- _WORK TO COMPLETE_: Please give back every line of the material below word for word, in the same order.

- _INPUT DATA_:

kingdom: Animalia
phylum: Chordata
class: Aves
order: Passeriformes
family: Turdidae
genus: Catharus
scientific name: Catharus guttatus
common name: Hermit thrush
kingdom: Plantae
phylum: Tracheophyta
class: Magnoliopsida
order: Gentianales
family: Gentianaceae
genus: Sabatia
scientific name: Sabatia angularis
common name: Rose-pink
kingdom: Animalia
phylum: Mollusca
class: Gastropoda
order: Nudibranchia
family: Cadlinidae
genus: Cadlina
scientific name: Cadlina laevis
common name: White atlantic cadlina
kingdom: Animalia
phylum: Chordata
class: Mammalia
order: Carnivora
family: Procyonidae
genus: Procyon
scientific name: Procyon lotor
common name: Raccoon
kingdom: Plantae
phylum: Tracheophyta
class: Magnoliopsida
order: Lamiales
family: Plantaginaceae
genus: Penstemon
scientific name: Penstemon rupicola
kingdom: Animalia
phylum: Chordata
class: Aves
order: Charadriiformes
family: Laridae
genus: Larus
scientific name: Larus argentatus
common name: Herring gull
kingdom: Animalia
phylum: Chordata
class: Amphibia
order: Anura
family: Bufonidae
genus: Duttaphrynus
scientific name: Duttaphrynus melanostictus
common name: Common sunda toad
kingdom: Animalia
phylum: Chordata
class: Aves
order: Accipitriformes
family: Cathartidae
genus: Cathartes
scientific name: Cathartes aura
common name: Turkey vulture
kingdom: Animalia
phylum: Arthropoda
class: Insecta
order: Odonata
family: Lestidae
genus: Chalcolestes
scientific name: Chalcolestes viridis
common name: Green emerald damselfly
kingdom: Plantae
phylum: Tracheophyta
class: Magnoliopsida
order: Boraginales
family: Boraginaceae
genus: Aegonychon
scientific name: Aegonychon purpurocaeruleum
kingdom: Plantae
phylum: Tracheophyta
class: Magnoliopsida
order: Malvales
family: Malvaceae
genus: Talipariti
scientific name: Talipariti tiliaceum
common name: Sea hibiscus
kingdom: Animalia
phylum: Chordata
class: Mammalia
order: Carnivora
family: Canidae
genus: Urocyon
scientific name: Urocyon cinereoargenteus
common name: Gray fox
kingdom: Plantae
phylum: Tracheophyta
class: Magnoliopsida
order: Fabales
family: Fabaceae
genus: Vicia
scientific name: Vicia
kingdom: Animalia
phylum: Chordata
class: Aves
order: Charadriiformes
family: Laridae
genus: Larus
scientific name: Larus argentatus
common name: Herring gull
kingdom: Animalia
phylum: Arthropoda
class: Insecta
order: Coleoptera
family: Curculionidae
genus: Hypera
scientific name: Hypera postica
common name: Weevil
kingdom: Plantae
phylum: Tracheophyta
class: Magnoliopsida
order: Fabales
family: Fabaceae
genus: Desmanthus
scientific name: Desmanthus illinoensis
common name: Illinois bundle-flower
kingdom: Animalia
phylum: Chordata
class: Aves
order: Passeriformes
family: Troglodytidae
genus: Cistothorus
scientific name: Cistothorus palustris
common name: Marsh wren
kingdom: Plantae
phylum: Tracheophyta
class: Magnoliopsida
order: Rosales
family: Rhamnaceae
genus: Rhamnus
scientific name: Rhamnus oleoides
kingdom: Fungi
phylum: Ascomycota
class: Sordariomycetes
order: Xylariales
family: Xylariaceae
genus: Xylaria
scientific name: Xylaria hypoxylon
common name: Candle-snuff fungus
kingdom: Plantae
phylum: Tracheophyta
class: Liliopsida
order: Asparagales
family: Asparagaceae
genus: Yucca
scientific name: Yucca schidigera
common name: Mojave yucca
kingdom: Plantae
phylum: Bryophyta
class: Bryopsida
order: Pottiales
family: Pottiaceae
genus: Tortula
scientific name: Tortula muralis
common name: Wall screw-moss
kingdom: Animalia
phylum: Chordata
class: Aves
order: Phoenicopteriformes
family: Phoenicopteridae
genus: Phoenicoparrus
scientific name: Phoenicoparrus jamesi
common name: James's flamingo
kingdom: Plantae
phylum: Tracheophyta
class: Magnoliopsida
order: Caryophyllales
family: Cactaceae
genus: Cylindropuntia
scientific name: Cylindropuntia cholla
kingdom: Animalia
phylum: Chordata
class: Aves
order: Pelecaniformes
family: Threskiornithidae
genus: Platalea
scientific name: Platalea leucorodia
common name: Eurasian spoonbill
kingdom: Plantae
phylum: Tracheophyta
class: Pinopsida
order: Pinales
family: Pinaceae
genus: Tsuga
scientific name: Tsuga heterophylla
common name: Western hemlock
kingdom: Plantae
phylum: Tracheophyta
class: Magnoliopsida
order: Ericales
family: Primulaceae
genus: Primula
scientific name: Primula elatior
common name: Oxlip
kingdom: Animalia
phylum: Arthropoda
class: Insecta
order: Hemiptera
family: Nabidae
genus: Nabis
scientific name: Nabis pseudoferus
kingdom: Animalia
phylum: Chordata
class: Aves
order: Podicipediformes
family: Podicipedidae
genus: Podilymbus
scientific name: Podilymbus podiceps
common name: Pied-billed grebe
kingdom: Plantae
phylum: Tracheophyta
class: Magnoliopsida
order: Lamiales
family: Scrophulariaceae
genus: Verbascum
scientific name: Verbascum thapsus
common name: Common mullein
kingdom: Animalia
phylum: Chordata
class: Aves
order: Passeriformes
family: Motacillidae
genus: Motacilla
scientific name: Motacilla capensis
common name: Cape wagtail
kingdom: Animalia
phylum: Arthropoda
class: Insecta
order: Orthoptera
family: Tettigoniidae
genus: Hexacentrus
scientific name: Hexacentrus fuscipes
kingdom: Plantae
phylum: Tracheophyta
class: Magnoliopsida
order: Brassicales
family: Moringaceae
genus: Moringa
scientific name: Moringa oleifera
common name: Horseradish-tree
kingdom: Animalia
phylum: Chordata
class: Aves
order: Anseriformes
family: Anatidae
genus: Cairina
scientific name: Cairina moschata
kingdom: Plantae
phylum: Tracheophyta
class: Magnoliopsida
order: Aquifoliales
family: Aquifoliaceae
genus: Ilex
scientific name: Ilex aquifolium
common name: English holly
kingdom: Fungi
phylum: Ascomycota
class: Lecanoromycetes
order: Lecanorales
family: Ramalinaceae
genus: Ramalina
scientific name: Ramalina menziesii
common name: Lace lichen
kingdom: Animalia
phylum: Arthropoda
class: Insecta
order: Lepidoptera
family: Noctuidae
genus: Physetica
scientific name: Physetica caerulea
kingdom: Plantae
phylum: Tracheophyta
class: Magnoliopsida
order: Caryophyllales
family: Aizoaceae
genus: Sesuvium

- _TASK ANSWER_:
kingdom: Animalia
phylum: Chordata
class: Aves
order: Passeriformes
family: Turdidae
genus: Catharus
scientific name: Catharus guttatus
common name: Hermit thrush
kingdom: Plantae
phylum: Tracheophyta
class: Magnoliopsida
order: Gentianales
family: Gentianaceae
genus: Sabatia
scientific name: Sabatia angularis
common name: Rose-pink
kingdom: Animalia
phylum: Mollusca
class: Gastropoda
order: Nudibranchia
family: Cadlinidae
genus: Cadlina
scientific name: Cadlina laevis
common name: White atlantic cadlina
kingdom: Animalia
phylum: Chordata
class: Mammalia
order: Carnivora
family: Procyonidae
genus: Procyon
scientific name: Procyon lotor
common name: Raccoon
kingdom: Plantae
phylum: Tracheophyta
class: Magnoliopsida
order: Lamiales
family: Plantaginaceae
genus: Penstemon
scientific name: Penstemon rupicola
kingdom: Animalia
phylum: Chordata
class: Aves
order: Charadriiformes
family: Laridae
genus: Larus
scientific name: Larus argentatus
common name: Herring gull
kingdom: Animalia
phylum: Chordata
class: Amphibia
order: Anura
family: Bufonidae
genus: Duttaphrynus
scientific name: Duttaphrynus melanostictus
common name: Common sunda toad
kingdom: Animalia
phylum: Chordata
class: Aves
order: Accipitriformes
family: Cathartidae
genus: Cathartes
scientific name: Cathartes aura
common name: Turkey vulture
kingdom: Animalia
phylum: Arthropoda
class: Insecta
order: Odonata
family: Lestidae
genus: Chalcolestes
scientific name: Chalcolestes viridis
common name: Green emerald damselfly
kingdom: Plantae
phylum: Tracheophyta
class: Magnoliopsida
order: Boraginales
family: Boraginaceae
genus: Aegonychon
scientific name: Aegonychon purpurocaeruleum
kingdom: Plantae
phylum: Tracheophyta
class: Magnoliopsida
order: Malvales
family: Malvaceae
genus: Talipariti
scientific name: Talipariti tiliaceum
common name: Sea hibiscus
kingdom: Animalia
phylum: Chordata
class: Mammalia
order: Carnivora
family: Canidae
genus: Urocyon
scientific name: Urocyon cinereoargenteus
common name: Gray fox
kingdom: Plantae
phylum: Tracheophyta
class: Magnoliopsida
order: Fabales
family: Fabaceae
genus: Vicia
scientific name: Vicia
kingdom: Animalia
phylum: Chordata
class: Aves
order: Charadriiformes
family: Laridae
genus: Larus
scientific name: Larus argentatus
common name: Herring gull
kingdom: Animalia
phylum: Arthropoda
class: Insecta
order: Coleoptera
family: Curculionidae
genus: Hypera
scientific name: Hypera postica
common name: Weevil
kingdom: Plantae
phylum: Tracheophyta
class: Magnoliopsida
order: Fabales
family: Fabaceae
genus: Desmanthus
scientific name: Desmanthus illinoensis
common name: Illinois bundle-flower
kingdom: Animalia
phylum: Chordata
class: Aves
order: Passeriformes
family: Troglodytidae
genus: Cistothorus
scientific name: Cistothorus palustris
common name: Marsh wren
kingdom: Plantae
phylum: Tracheophyta
class: Magnoliopsida
order: Rosales
family: Rhamnaceae
genus: Rhamnus
scientific name: Rhamnus oleoides
kingdom: Fungi
phylum: Ascomycota
class: Sordariomycetes
order: Xylariales
family: Xylariaceae
genus: Xylaria
scientific name: Xylaria hypoxylon
common name: Candle-snuff fungus
kingdom: Plantae
phylum: Tracheophyta
class: Liliopsida
order: Asparagales
family: Asparagaceae
genus: Yucca
scientific name: Yucca schidigera
common name: Mojave yucca
kingdom: Plantae
phylum: Bryophyta
class: Bryopsida
order: Pottiales
family: Pottiaceae
genus: Tortula
scientific name: Tortula muralis
common name: Wall screw-moss
kingdom: Animalia
phylum: Chordata
class: Aves
order: Phoenicopteriformes
family: Phoenicopteridae
genus: Phoenicoparrus
scientific name: Phoenicoparrus jamesi
common name: James's flamingo
kingdom: Plantae
phylum: Tracheophyta
class: Magnoliopsida
order: Caryophyllales
family: Cactaceae
genus: Cylindropuntia
scientific name: Cylindropuntia cholla
kingdom: Animalia
phylum: Chordata
class: Aves
order: Pelecaniformes
family: Threskiornithidae
genus: Platalea
scientific name: Platalea leucorodia
common name: Eurasian spoonbill
kingdom: Plantae
phylum: Tracheophyta
class: Pinopsida
order: Pinales
family: Pinaceae
genus: Tsuga
scientific name: Tsuga heterophylla
common name: Western hemlock
kingdom: Plantae
phylum: Tracheophyta
class: Magnoliopsida
order: Ericales
family: Primulaceae
genus: Primula
scientific name: Primula elatior
common name: Oxlip
kingdom: Animalia
phylum: Arthropoda
class: Insecta
order: Hemiptera
family: Nabidae
genus: Nabis
scientific name: Nabis pseudoferus
kingdom: Animalia
phylum: Chordata
class: Aves
order: Podicipediformes
family: Podicipedidae
genus: Podilymbus
scientific name: Podilymbus podiceps
common name: Pied-billed grebe
kingdom: Plantae
phylum: Tracheophyta
class: Magnoliopsida
order: Lamiales
family: Scrophulariaceae
genus: Verbascum
scientific name: Verbascum thapsus
common name: Common mullein
kingdom: Animalia
phylum: Chordata
class: Aves
order: Passeriformes
family: Motacillidae
genus: Motacilla
scientific name: Motacilla capensis
common name: Cape wagtail
kingdom: Animalia
phylum: Arthropoda
class: Insecta
order: Orthoptera
family: Tettigoniidae
genus: Hexacentrus
scientific name: Hexacentrus fuscipes
kingdom: Plantae
phylum: Tracheophyta
class: Magnoliopsida
order: Brassicales
family: Moringaceae
genus: Moringa
scientific name: Moringa oleifera
common name: Horseradish-tree
kingdom: Animalia
phylum: Chordata
class: Aves
order: Anseriformes
family: Anatidae
genus: Cairina
scientific name: Cairina moschata
kingdom: Plantae
phylum: Tracheophyta
class: Magnoliopsida
order: Aquifoliales
family: Aquifoliaceae
genus: Ilex
scientific name: Ilex aquifolium
common name: English holly
kingdom: Fungi
phylum: Ascomycota
class: Lecanoromycetes
order: Lecanorales
family: Ramalinaceae
genus: Ramalina
scientific name: Ramalina menziesii
common name: Lace lichen
kingdom: Animalia
phylum: Arthropoda
class: Insecta
order: Lepidoptera
family: Noctuidae
genus: Physetica
scientific name: Physetica caerulea
kingdom: Plantae
phylum: Tracheophyta
class: Magnoliopsida
order: Caryophyllales
family: Aizoaceae
genus: Sesuvium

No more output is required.